I’m sure that anyone could adapt this to just about any kind of camper. Whether you like the look or not is up to you.
The blocks of wood were just some scrap I had kicking around, I beveled the edges a wee bit on the table saw to make them look a little nicer, sanded them smooth, added some stain, and was good to go. Take note that you have to fasten the blocks in the corners or the nails won’t fit horizontally as well as vertically. I have found that two finishing-style screws have been plenty strong. On the medicine cabinet, where the body is made of plastic, I screwed from the inside through and into the wood block on top, just be gentle when tightening the screws and you should be fine.

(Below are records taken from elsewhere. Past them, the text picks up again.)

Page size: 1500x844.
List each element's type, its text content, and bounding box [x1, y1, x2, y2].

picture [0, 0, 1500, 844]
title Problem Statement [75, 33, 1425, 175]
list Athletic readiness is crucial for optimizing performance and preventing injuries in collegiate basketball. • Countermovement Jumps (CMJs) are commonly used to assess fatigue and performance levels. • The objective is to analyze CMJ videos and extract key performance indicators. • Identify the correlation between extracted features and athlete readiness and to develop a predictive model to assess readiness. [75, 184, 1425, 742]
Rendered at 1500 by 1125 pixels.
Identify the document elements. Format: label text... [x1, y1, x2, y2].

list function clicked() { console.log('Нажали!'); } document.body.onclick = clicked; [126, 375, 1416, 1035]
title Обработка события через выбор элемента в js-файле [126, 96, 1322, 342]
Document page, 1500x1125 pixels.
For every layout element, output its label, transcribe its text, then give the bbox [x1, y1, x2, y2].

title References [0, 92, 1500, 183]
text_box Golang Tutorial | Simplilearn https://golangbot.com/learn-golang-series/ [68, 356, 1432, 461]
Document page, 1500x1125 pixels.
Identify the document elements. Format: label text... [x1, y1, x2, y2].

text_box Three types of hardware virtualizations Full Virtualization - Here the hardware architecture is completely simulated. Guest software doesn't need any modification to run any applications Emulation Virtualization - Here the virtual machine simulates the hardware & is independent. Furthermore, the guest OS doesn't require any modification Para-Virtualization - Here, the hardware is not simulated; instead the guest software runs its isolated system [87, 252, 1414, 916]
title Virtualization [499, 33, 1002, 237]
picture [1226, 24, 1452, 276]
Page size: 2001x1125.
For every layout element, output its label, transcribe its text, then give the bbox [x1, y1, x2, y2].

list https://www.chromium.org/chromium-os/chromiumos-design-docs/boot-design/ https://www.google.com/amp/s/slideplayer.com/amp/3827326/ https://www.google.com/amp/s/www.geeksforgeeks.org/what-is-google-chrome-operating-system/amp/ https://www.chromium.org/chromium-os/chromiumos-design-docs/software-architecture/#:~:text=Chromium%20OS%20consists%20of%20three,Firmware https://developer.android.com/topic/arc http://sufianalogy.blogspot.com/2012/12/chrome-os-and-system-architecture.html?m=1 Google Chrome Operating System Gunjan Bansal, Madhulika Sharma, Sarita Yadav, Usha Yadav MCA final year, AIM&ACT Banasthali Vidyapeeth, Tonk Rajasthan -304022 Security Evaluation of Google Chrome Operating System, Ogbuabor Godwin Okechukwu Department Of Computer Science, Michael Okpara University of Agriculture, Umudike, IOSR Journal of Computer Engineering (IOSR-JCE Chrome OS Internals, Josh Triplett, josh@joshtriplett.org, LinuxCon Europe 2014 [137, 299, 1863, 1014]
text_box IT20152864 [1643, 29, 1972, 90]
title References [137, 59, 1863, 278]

On the wooden toggle that I made for between the two kitchen drawers, I screwed the inner block to the cabinet, and then used a single washer head screw for the pivoting toggle. Occasionally this screw will want to back out a tiny bit, but not enough to release the drawers. It’s a small price to pay to grab a screwdriver every few months and snug it up.
It took me a couple of hours to complete this modification and cost me nothing because parts were on hand. If you had to purchase the nails and screws, it would probably be less than a coffee at Starbucks. In my opinion, the skill level of this modification is easy.
Disclaimer: The modifications above are submitted by Truck Camper Magazine readers. It is your responsibility to make sure that any do-it-yourself modification project you undertake is safe, effective, and legal for your situation.